5″41, 2017
Cette vidéo est le pendant d’une série photographique homonyme. Les deux projets réalisés de nuit dans le cadre d’une résidence, viennent interroger notre rapport au paysage et à l’environnement naturel au travers une construction principalement photographique. Le terme d’écoumène est notamment utilisé par le géographe Augustin Berque, pour désigner la relation de l’humain à son milieu, relation tant concrète que sensible, symbolique et technique. Les plans fixes qui constituent cette vidéo, sont habités par un déplacement lumineux qui d’un côté donne du mouvement à ces paysages fixes, mais d’un autre côté, la lumière découpe des plans qui réduisent les bois à un décors. Si le caractère fixe de l’image renvoie au photographique, les ombres qui se déplacent et vibrent constituent des références tant au théâtre qu’au cinéma.
Texte de présentation de l’ensemble du projet, écrit par Bruno Elisabeth :
Parcourir les bois, la nuit venue, à la lumière d’une torche, c’est à cette expérience aussi incongrue que captivante que nous confrontent les photographies et vidéos ici présentées. Si les nuits d’encre, aux tréfonds de la forêt, évoquent généralement les apparitions cauchemardesques ou féériques, d’étranges sabbats ou encore des rassemblements délictueux, ce n’est pas à ces imaginaires que nous renvoient, avant tout, ces images. Il pourrait pourtant paraître évident de convoquer de tels univers dans une forêt bretonne voisine des légendaires terres Arthuriennes. Mais, s’il y a bien de l’étrangeté dans ces images, celle-ci procède prioritairement d’un autre registre que de celui de l’inquiétude.
Dans cette série, comme dans certains travaux réalisés précédemment aux abords du cercle polaire arctique, Mael Le Golvan exploite pleinement certaines spécificités de la prise de vue photographique et de la photosensibilité. Le photographe, entouré de présences aussi furtives que discrètes, aussitôt envolées à l’allumage des torches, ressent sans voir, tout en troublant l’ordre et la quiétude de la forêt. L’artificialité de la source lumineuse est pour lui un leurre. Le piège photographique, lui, capture dans la temporalité de poses déployées sur plusieurs minutes. Loin de l’instantané, il modèle ainsi un décor, procédant de la mise en scène théâtrale ou cinématographique, jetant un voile d’obscurité sur les tréfonds des futaies. C’est alors, pour mieux déstabiliser notre rapport à ces espaces privés de perspectives, amputés de leur habituelle profondeur, que les bois se trouvent plongés dans un inconnu qu’il nous appartient in fine de peupler. S’il y a bien basculement de la banalité à l’enchantement, ce dernier n’est pas prioritairement celui de l’imaginaire ou du surnaturel, mais bien celui du jeu de mise en scène.

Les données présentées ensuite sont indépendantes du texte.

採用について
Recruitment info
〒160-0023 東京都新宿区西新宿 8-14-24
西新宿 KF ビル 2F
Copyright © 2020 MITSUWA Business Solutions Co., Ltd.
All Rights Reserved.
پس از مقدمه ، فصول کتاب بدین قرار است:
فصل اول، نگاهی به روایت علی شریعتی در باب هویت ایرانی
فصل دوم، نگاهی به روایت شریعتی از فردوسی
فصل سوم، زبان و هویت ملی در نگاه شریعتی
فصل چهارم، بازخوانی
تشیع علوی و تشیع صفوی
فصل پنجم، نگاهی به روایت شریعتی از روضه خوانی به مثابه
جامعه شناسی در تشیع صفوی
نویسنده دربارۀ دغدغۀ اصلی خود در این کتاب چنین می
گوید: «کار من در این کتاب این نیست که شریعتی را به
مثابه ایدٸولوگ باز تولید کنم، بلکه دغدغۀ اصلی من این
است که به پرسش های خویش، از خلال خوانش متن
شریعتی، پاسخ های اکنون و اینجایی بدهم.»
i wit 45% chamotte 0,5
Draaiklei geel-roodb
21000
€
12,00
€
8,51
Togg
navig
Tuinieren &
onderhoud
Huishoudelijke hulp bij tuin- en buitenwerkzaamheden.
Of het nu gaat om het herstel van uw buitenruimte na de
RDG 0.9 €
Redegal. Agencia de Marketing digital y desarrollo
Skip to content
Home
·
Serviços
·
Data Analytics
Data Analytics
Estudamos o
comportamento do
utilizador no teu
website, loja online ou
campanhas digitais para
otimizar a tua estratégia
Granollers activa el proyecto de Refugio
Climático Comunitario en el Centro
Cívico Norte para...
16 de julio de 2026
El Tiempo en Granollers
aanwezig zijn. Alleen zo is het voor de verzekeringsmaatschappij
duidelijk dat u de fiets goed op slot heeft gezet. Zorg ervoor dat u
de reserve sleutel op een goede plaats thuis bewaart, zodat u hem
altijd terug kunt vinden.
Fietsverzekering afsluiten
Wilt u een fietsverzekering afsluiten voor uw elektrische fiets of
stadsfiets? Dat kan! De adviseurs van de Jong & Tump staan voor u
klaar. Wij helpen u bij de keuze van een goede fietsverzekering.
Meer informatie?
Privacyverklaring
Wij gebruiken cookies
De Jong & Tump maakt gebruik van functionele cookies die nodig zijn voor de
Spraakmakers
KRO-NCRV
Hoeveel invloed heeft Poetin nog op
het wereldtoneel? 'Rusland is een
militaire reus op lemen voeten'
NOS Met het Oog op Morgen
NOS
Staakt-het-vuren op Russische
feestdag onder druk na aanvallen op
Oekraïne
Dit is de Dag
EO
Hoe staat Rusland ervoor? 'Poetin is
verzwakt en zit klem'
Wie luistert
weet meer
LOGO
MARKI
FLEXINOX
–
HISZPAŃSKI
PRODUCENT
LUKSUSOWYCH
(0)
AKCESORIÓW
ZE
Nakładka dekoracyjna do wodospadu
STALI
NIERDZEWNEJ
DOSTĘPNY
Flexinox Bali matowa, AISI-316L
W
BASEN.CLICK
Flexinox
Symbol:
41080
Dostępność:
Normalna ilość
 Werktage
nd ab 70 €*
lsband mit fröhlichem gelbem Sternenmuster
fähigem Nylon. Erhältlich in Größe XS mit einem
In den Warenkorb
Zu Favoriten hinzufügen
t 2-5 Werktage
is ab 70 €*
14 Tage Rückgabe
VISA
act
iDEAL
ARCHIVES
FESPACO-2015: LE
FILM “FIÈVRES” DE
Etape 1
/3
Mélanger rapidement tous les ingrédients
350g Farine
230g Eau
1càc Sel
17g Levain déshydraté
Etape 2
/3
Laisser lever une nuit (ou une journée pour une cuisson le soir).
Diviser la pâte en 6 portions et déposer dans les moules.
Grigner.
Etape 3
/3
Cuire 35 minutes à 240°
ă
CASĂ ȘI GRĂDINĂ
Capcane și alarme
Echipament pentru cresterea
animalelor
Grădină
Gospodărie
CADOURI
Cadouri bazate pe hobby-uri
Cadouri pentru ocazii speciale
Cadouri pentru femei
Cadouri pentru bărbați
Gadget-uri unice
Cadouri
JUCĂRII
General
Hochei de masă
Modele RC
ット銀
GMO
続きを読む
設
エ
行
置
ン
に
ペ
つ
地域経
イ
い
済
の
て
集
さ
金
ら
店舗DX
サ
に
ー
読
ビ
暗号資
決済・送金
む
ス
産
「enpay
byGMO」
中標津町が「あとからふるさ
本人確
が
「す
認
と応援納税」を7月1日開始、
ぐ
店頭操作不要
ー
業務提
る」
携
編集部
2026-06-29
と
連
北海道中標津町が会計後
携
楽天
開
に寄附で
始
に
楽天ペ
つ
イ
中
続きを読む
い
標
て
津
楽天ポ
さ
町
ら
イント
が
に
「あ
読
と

Habitué que nous sommes maintenant aux éclairages artificiels, nous avons depuis bien longtemps perdu tout rapport direct à l’obscurité. Ces oeuvres nous y confrontent très directement, dans une grande rigueur formelle et par le biais de dispositifs d’une sophistication paradoxalement économique, alliés à un talent d’observation affûté, aptes à substituer la confusion à nos certitudes, ouvrant sur des espaces et des temporalités parallèles abstraites, tour à tour aussi fascinantes qu’inquiétantes.